A friend of Thorpe, a choreographer who seems enviably happy with himself, sums it up nicely: “This thing of hyper-masculinity is such a conscious performance in gay male culture, all the time, everywhere you go, and it just feels…oppressive, at times, to me…so ungenerous and so unloving.” Ungenerous and unloving—and so sexy to so many of us. 

Thankfully, the most compelling takeaway from Do I Sound Gay? flies in the face of the hyper-masculine (dilemma?) ideal. The gay men Thorpe speaks with who are the most comfortable with themselves, voice and all, are in long-term relationships. No longer concerned about how they sound to prospective partners, they’re able to let go of the posturing in which many of us become helplessly mired as single guys on the prowl. 

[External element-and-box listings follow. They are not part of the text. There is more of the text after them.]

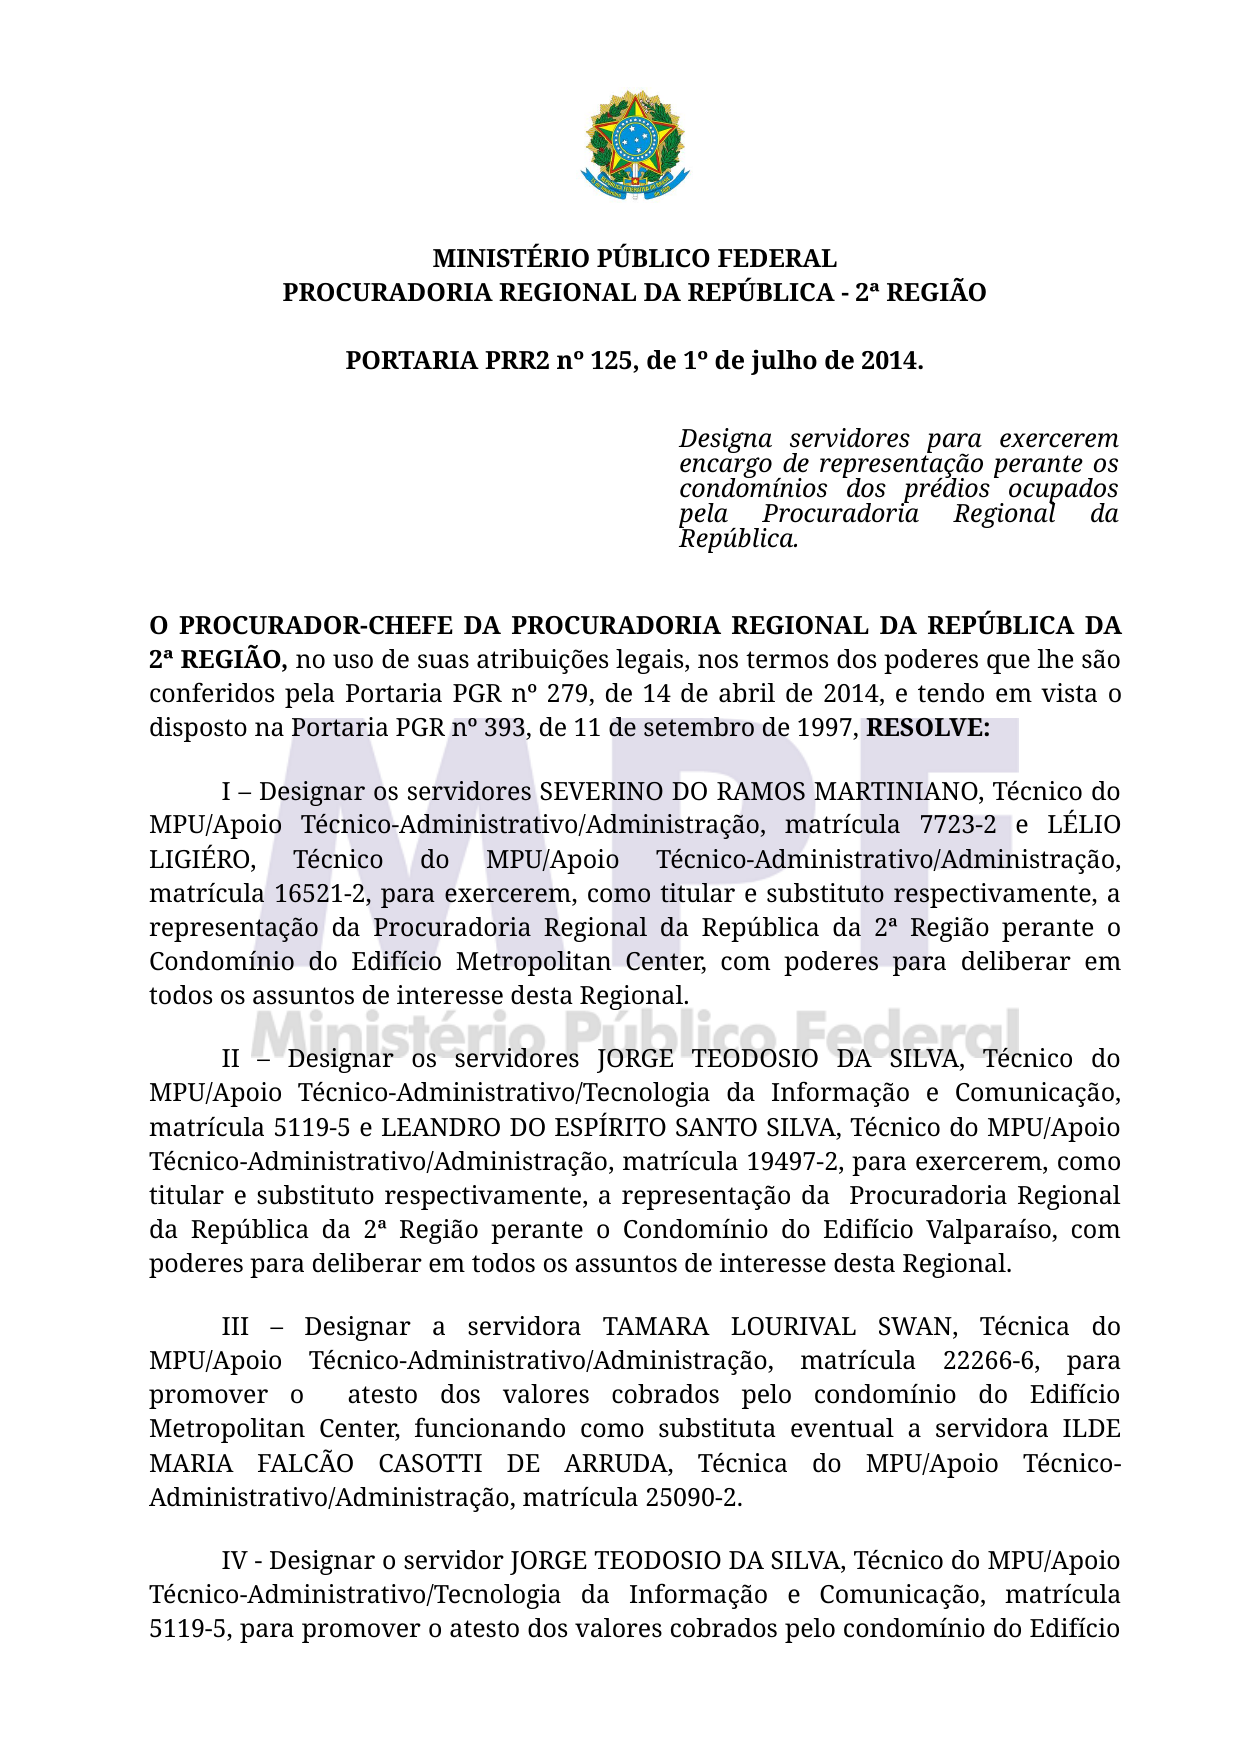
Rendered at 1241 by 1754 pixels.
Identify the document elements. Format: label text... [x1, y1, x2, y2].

text Designa servidores para exercerem encargo de representação perante os condomínios dos prédios ocupados pela Procuradoria Regional da República. [679, 428, 1122, 553]
text MINISTÉRIO PÚBLICO FEDERAL [148, 241, 1122, 275]
text PROCURADORIA REGIONAL DA REPÚBLICA - 2ª REGIÃO [148, 275, 1122, 309]
text IV - Designar o servidor JORGE TEODOSIO DA SILVA, Técnico do MPU/Apoio Técnico-Administrativo/Tecnologia da Informação e Comunicação, matrícula 5119-5, para promover o atesto dos valores cobrados pelo condomínio do Edifício [149, 1543, 1122, 1645]
text O PROCURADOR-CHEFE DA PROCURADORIA REGIONAL DA REPÚBLICA DA 2ª REGIÃO, no uso de suas atribuições legais, nos termos dos poderes que lhe são conferidos pela Portaria PGR nº 279, de 14 de abril de 2014, e tendo em vista o disposto na Portaria PGR nº 393, de 11 de setembro de 1997, RESOLVE: [149, 607, 1122, 744]
text I – Designar os servidores SEVERINO DO RAMOS MARTINIANO, Técnico do MPU/Apoio Técnico-Administrativo/Administração, matrícula 7723-2 e LÉLIO LIGIÉRO, Técnico do MPU/Apoio Técnico-Administrativo/Administração, matrícula 16521-2, para exercerem, como titular e substituto respectivamente, a representação da Procuradoria Regional da República da 2ª Região perante o Condomínio do Edifício Metropolitan Center, com poderes para deliberar em todos os assuntos de interesse desta Regional. [149, 773, 1122, 1012]
text PORTARIA PRR2 nº 125, de 1º de julho de 2014. [148, 343, 1122, 377]
picture [251, 744, 1019, 773]
picture [251, 1012, 1019, 1041]
text III – Designar a servidora TAMARA LOURIVAL SWAN, Técnica do MPU/Apoio Técnico-Administrativo/Administração, matrícula 22266-6, para promover o atesto dos valores cobrados pelo condomínio do Edifício Metropolitan Center, funcionando como substituta eventual a servidora ILDE MARIA FALCÃO CASOTTI DE ARRUDA, Técnica do MPU/Apoio Técnico-Administrativo/Administração, matrícula 25090-2. [149, 1309, 1122, 1513]
text II – Designar os servidores JORGE TEODOSIO DA SILVA, Técnico do MPU/Apoio Técnico-Administrativo/Tecnologia da Informação e Comunicação, matrícula 5119-5 e LEANDRO DO ESPÍRITO SANTO SILVA, Técnico do MPU/Apoio Técnico-Administrativo/Administração, matrícula 19497-2, para exercerem, como titular e substituto respectivamente, a representação da Procuradoria Regional da República da 2ª Região perante o Condomínio do Edifício Valparaíso, com poderes para deliberar em todos os assuntos de interesse desta Regional. [149, 1041, 1122, 1279]
picture [576, 87, 694, 203]
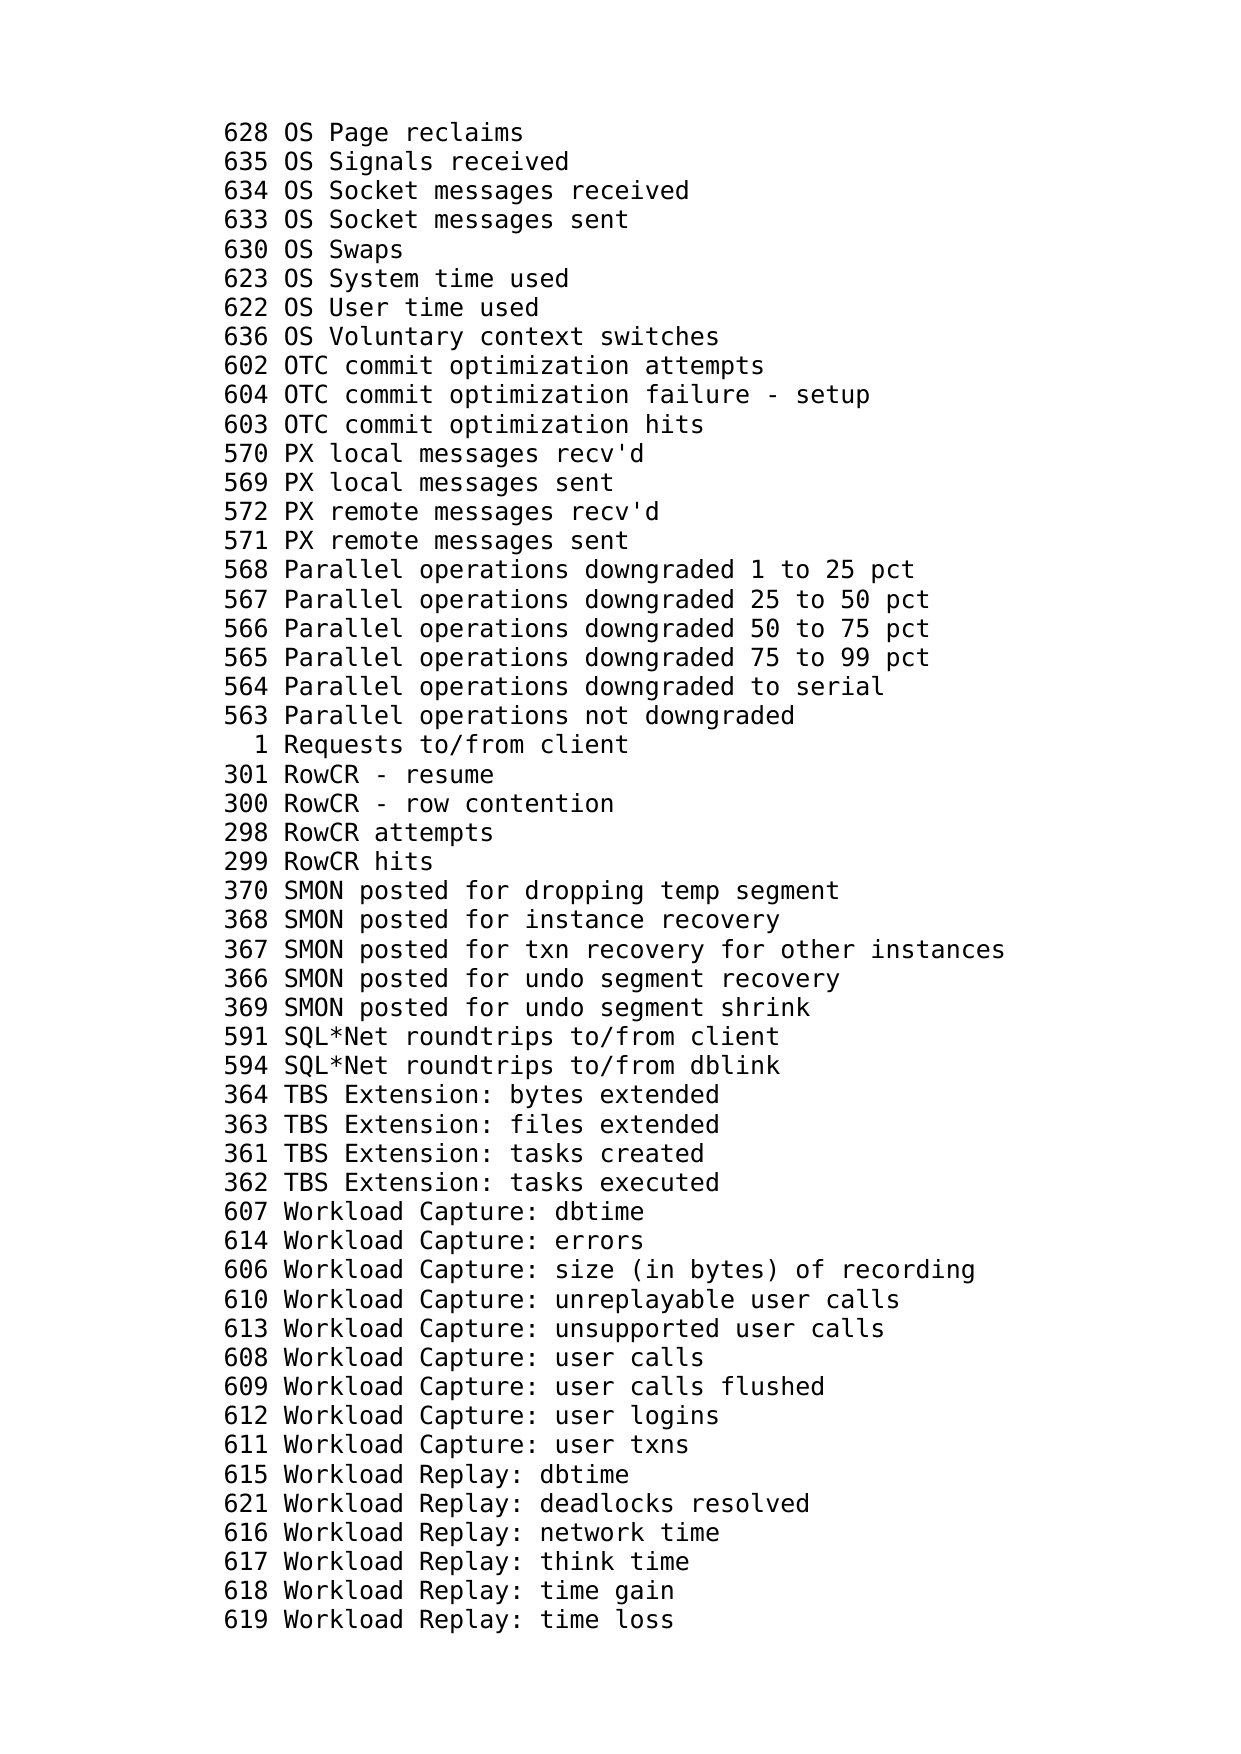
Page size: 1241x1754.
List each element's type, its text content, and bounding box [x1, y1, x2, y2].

And yet, they willingly admit that their partners are far from that uber-masculine, pornographic ideal. Indeed, they possess masculine characteristics that reveal and strengthen their mutual attractions over time, but the grunting Neanderthal is nowhere to be found. 

These men have not asked each other to change. Instead, they’ve become more and more themselves. Being gay sometimes comes with feminine sounds and mannerisms, and just as some of us have spent tons of energy fighting against them, others have worked just as hard to accept them. A man with the confidence to be himself, whatever that may entail, exudes a greater, more lasting, and complex sex appeal than any one-dimensional, alpha-male can even dream of. And, y’know, he might actually stick around after the sex becomes less frequent.